Load Balancers - connections stuck open, climbing daily
We've got two facilities, each handled by Coyote Point load balancers. We've always had a problem with the open connections climbing higher and higher, where eventually performance problems kick in.The connections reported by the load balancers don't match the number on the servers themselves, its like every few seconds a connection or two is left open, over time, the numbers get wildly high (in the thousands).
We're using the LB devices in a single-network scenario, although we've tried the dual network setup, with similar results.
The connections can be brought back to down "real" numbers by setting the weight of a machine to zero for 3-5 minutes. Then we see an appropriate number of connections compared to open connections on the server itself, for awhile, until they start climbing again.
Connections are also brought back down if we completely reset www services on a server, or reboot it.
We've got client and server connection timeouts on both the node servers and the load balancers set pretty low (but we've tried them high as well), we're not using keepalives (which makes things worse), and nothing seems to keep the connections on the LB devices from stacking up over time.

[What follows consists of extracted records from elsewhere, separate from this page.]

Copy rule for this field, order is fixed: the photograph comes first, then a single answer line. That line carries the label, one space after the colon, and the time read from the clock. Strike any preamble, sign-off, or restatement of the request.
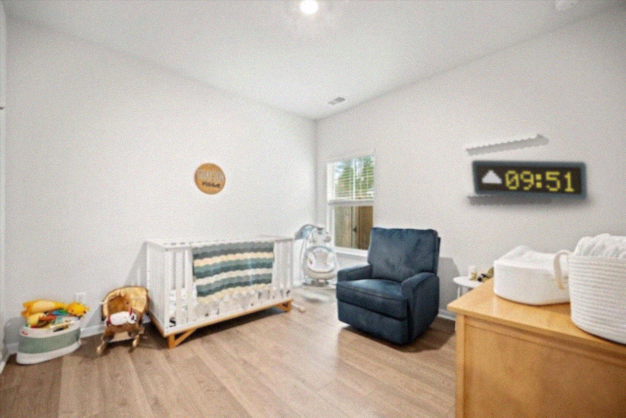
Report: 9:51
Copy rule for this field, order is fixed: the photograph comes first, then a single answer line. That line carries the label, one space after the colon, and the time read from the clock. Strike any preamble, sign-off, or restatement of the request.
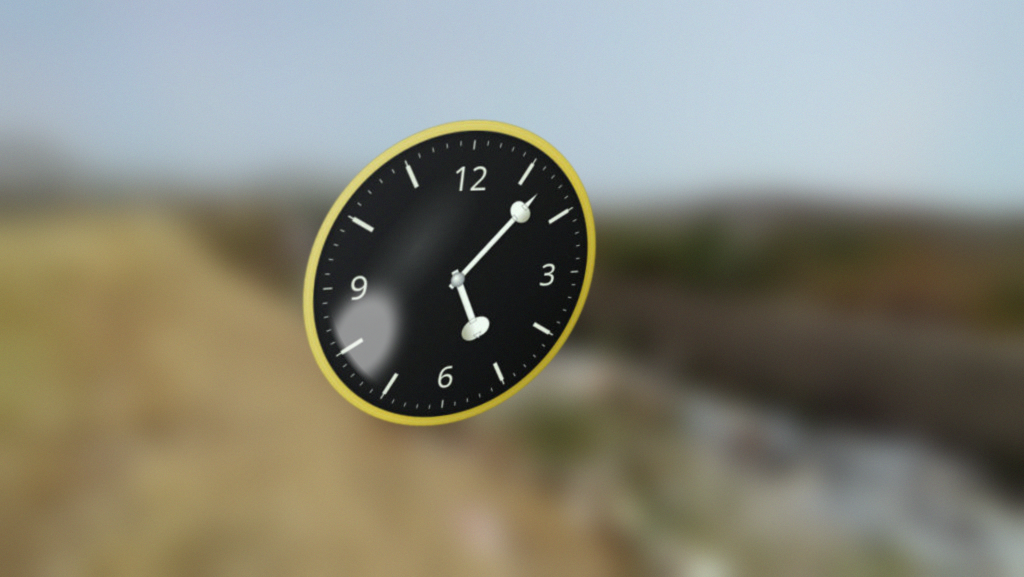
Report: 5:07
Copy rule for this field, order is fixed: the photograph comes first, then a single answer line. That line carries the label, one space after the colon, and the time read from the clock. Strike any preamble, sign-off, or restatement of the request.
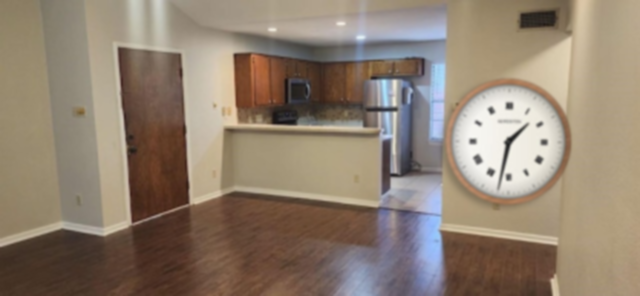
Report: 1:32
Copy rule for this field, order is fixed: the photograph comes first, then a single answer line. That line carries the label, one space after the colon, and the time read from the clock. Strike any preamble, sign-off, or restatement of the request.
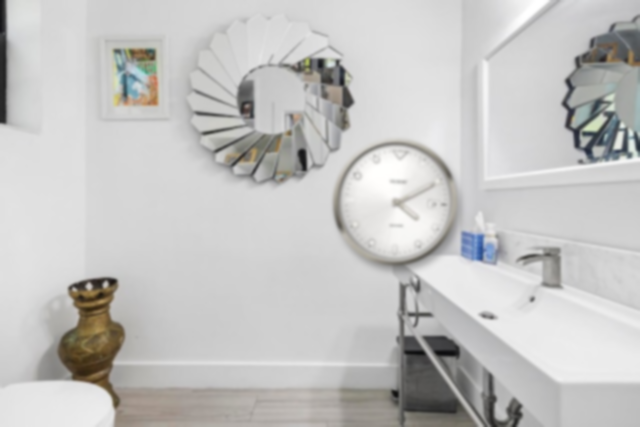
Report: 4:10
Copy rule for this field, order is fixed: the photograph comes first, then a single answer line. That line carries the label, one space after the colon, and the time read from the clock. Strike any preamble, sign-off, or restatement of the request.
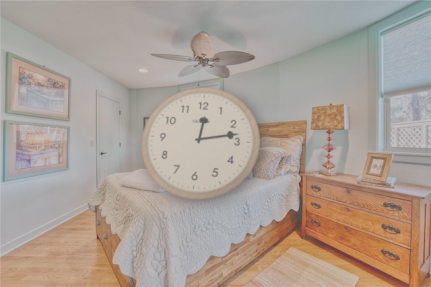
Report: 12:13
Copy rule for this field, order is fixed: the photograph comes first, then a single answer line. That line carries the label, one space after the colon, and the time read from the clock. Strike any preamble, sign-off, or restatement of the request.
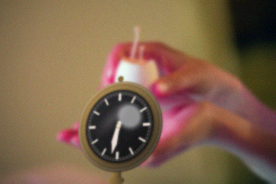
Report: 6:32
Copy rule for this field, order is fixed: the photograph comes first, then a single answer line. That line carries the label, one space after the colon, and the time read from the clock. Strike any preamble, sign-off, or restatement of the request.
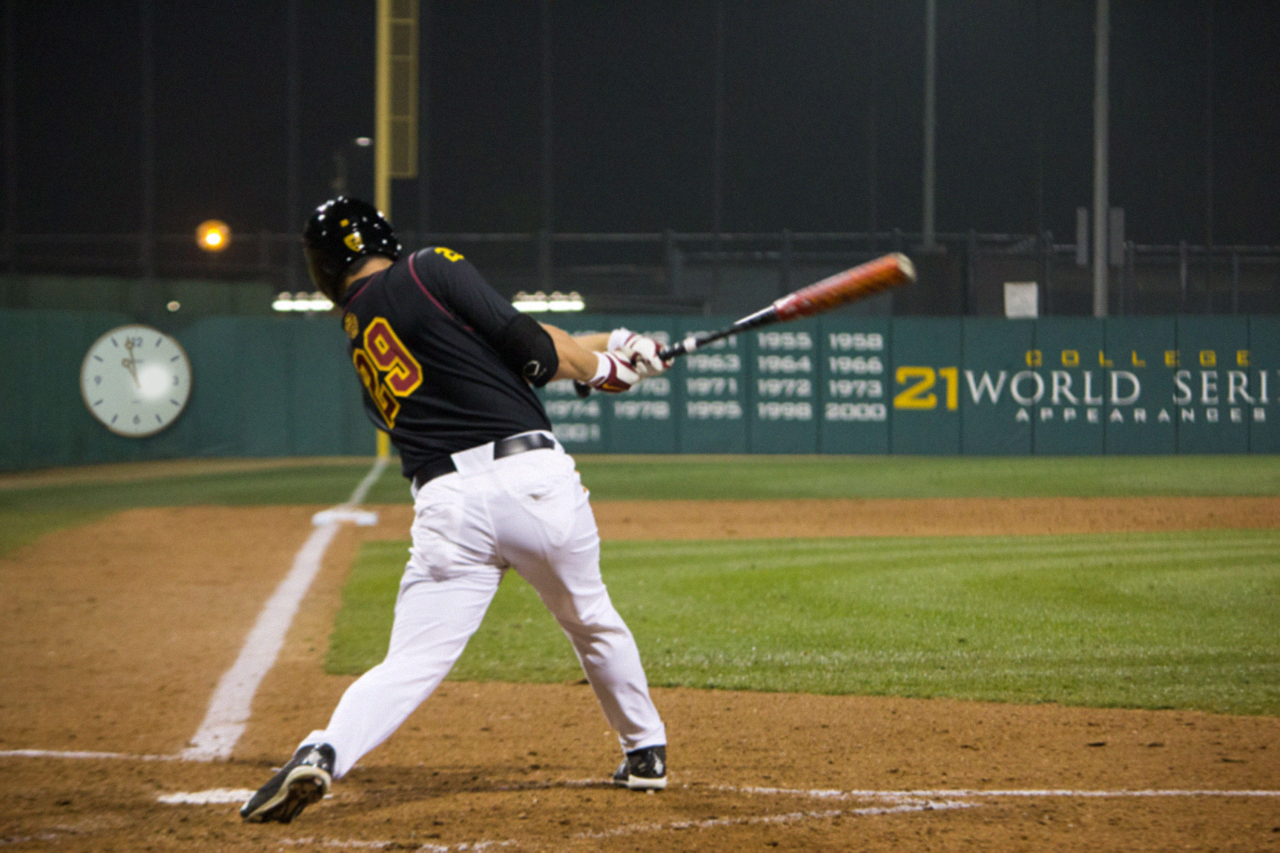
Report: 10:58
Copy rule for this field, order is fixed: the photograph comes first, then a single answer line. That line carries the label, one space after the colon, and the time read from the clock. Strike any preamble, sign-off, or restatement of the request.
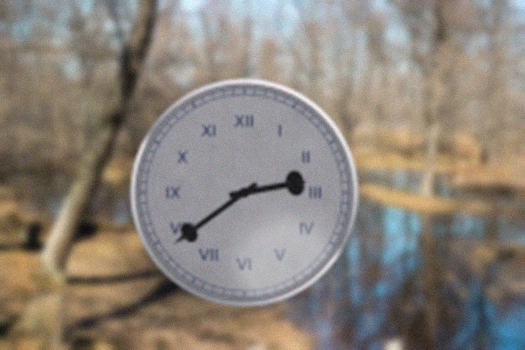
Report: 2:39
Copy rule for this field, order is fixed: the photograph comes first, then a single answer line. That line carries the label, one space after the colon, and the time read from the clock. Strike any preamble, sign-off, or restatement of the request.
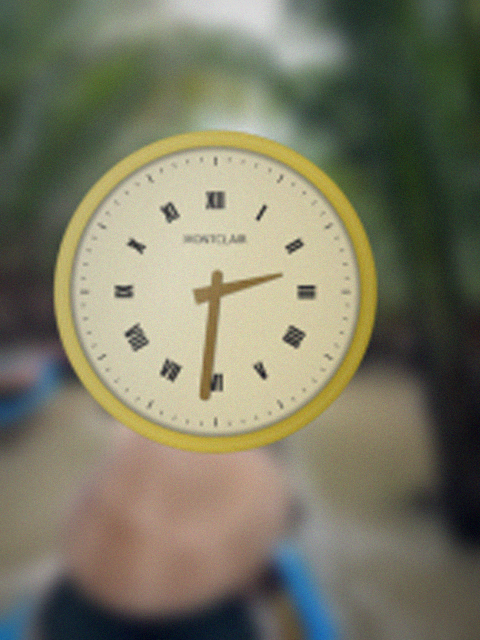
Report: 2:31
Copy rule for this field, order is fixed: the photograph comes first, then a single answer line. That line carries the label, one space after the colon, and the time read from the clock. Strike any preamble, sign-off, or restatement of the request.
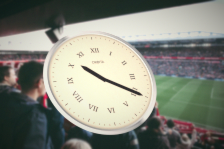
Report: 10:20
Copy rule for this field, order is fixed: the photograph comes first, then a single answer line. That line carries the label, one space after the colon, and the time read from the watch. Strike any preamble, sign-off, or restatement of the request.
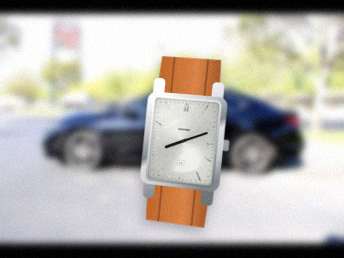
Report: 8:11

This can be more of a problem if one of the node servers has to be restarted, because the connection count is much lower than the other nodes, and that affects how the load balancing algorithm works, and sends much more traffic to that freshly-recycled server (their Adaptive load balancing algorithm looks at the number of connections each server currently has).
I've considered writing a shell script that will re-write the eq.conf file every few hours, setting each of the server's weight to 0, then restarting the LBD daemon, and then putting the weight back to 100 after a few minutes. I'm sure that would work, but its a kludge.
Coyote Point, over the last couple years, hasn't been able to determine the cause of this, or offer a solution. I still swear by their products, their Extreme II's are heavy-duty machines, and are much less expensive than F5 or ServerIron's stuff. There's just this single problem that is a little annoying, and getting worse as our traffic levels.
Any information or tips would be great.